▶ _Work required_: An exact transcription of all the data is required; the pictures are to be left out.

▶ _Provided data_:
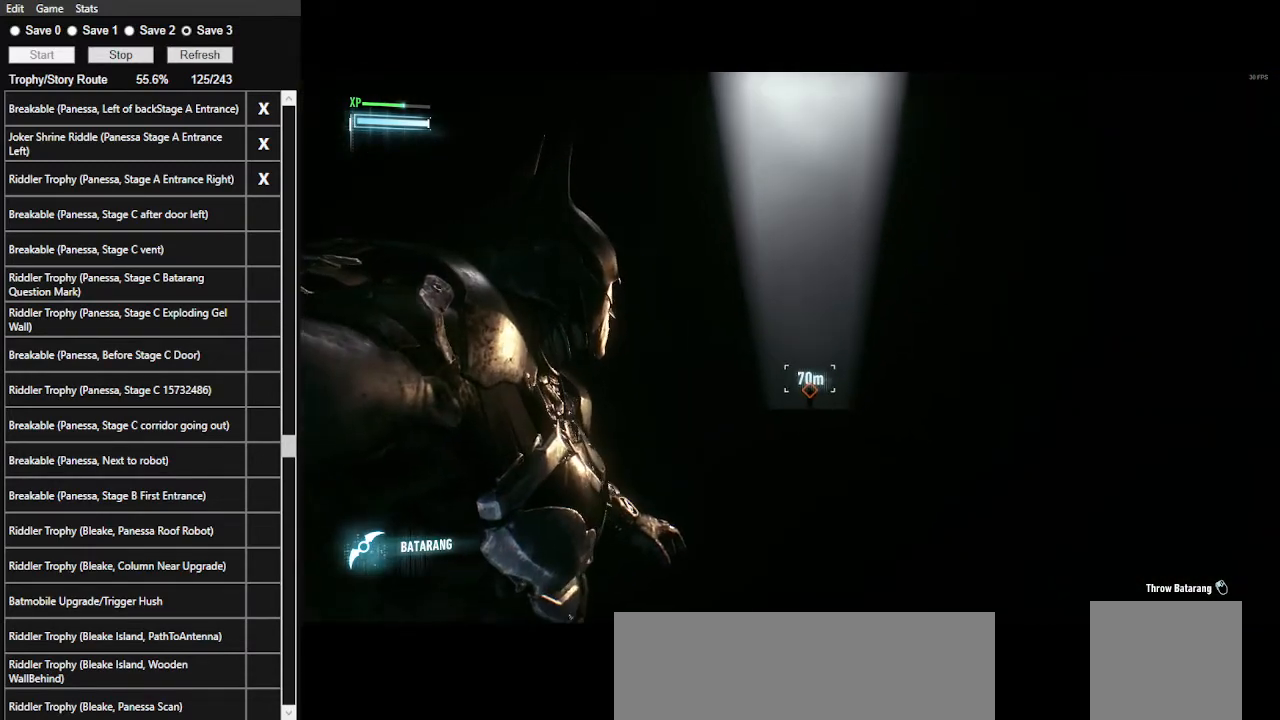
{"keys": [], "mouse": ["right"], "mouse_move": "left", "events": []}
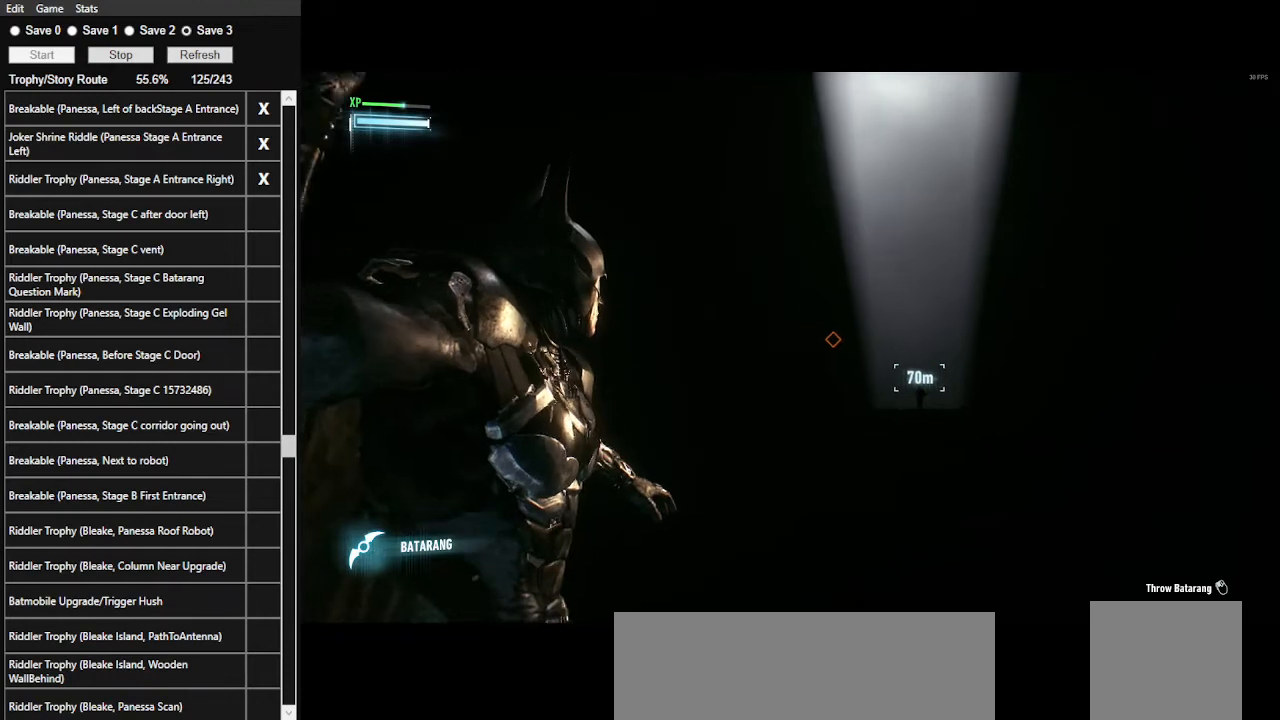
{"keys": [], "mouse": ["right"], "mouse_move": "still", "events": []}
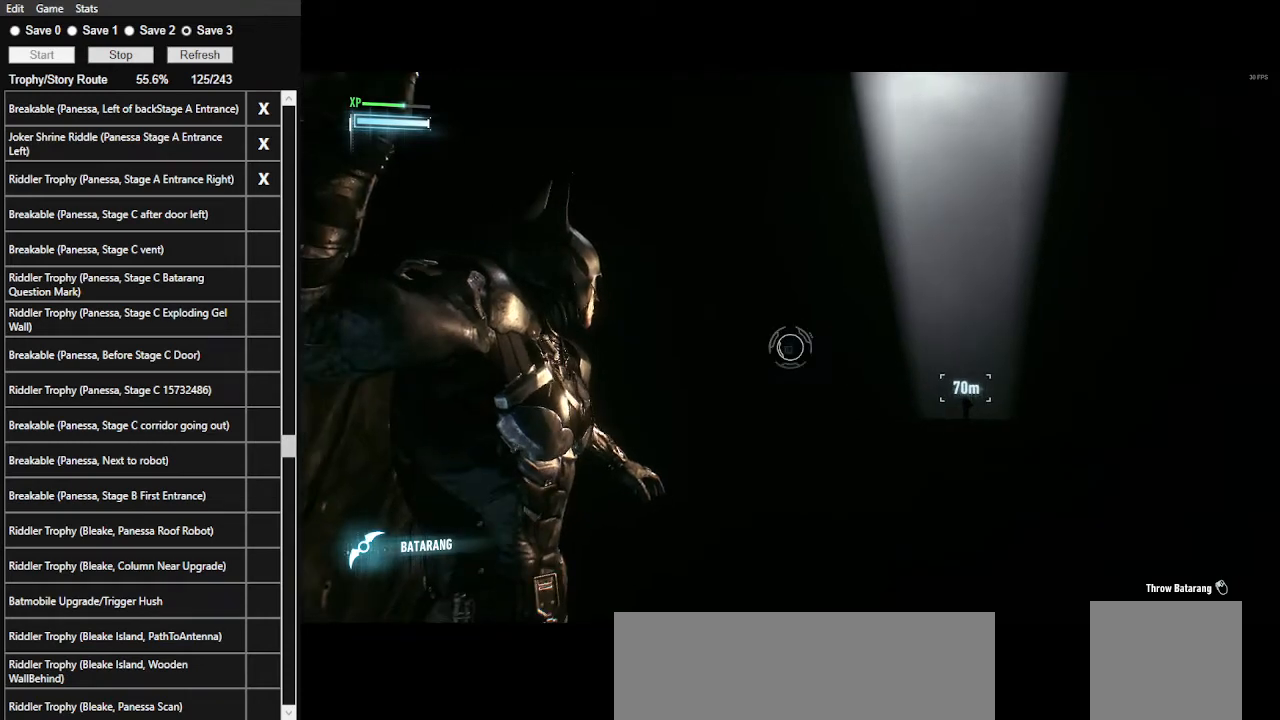
{"keys": [], "mouse": ["right"], "mouse_move": "still", "events": []}
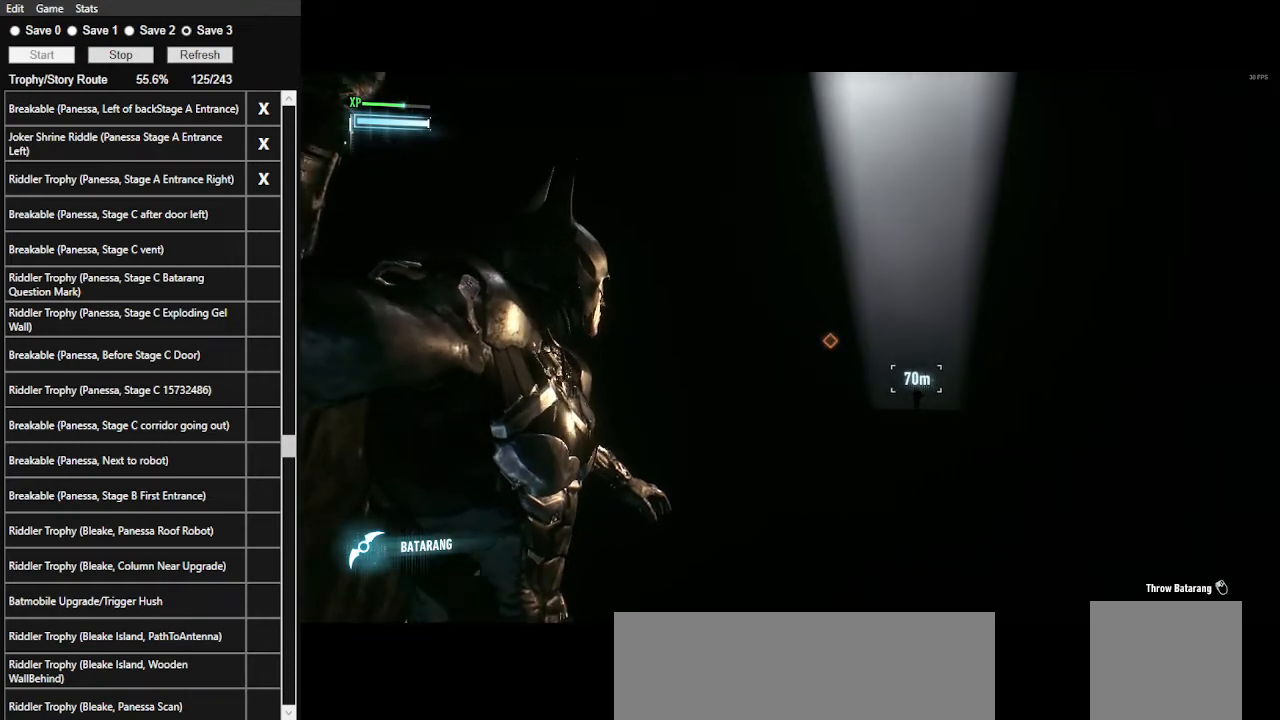
{"keys": [], "mouse": ["right"], "mouse_move": "right", "events": []}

▶ _Solution to this task_:
{"keys": [], "mouse": ["right"], "mouse_move": "left", "events": []}
{"keys": [], "mouse": ["right"], "mouse_move": "still", "events": []}
{"keys": [], "mouse": ["right"], "mouse_move": "still", "events": []}
{"keys": [], "mouse": ["right"], "mouse_move": "right", "events": []}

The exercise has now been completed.